OL depth chartThe question is: Where are they going to put them?

At least initially, Carroll said Poole (6-5, 307 pounds) is going to compete with Alvin Bailey for the starting spot left guard and Glowinski (6-4, 307) will work behind Sweezy at right guard.

“We’re going to reserve the right to do all of the moving we need to do here, but that’s where we’ll start with them on Day 1.”

Cabel said, “That’s the reason we took them, because we have a little mix and matching to do. We like who’s here, and this is going to give us even more flexibility. Both of them will have some learning to do at this level, but that’s normal.

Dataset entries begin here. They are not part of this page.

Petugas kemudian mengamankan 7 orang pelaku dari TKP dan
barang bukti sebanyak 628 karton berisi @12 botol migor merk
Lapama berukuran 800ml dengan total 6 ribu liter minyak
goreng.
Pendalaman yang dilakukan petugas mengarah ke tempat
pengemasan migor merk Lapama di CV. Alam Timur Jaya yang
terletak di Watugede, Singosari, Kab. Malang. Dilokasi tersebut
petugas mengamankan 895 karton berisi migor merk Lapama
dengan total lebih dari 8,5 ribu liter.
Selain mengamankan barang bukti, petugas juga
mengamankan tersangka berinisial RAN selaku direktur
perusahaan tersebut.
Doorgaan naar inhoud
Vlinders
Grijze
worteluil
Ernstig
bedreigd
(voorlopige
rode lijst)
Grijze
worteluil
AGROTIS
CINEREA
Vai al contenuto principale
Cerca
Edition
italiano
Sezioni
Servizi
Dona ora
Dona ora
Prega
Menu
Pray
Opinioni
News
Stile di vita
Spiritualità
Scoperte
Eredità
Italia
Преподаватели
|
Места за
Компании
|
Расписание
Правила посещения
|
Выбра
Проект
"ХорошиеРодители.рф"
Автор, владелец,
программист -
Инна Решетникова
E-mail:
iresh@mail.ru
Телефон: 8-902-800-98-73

I think the fact that they can play a number of spots is going to help us.”

Sokoli (6-5, 300) will start out at center, Carroll said.

Sokoli is considered the best pound-for-pound athlete in the draft. He ran the 40 in under 4.9, recorded a 38-inch vertical, broad-jumped 9-11 and did the short shuttle in 4.36 seconds and bench-pressed 31 times.

“Just phenomenal stuff at 300 pounds,” Carroll said. “He’s a hard-nosed football player, and he’s real smart, too. You take all that together, and there’s not another offensive lineman on the board, maybe, that has those measurables. He already separates himself physically, so we’ll see what happens.”

The Hawks are 1 for 2 on these conversions, with Sweezy making the switch as a rookie in 2012 and starting 34 games. The Hawks also tried it with 2013 seventh-round pick Jared Smith, but that one didn’t work.

“We’ll be very patient with (Sokoli), but we’ve been through it,” Carroll said. “It doesn’t always work, but we’re going for it again.”

Cable is expecting Bailey to start at left guard next to Russell Okung and Garry Gilliam to replace him as the swing tackle, backing up Okung and Justin Britt. But the Hawks really have no idea right now how it will all shake out.

As Cable said, “We have a lot of work to do yet.”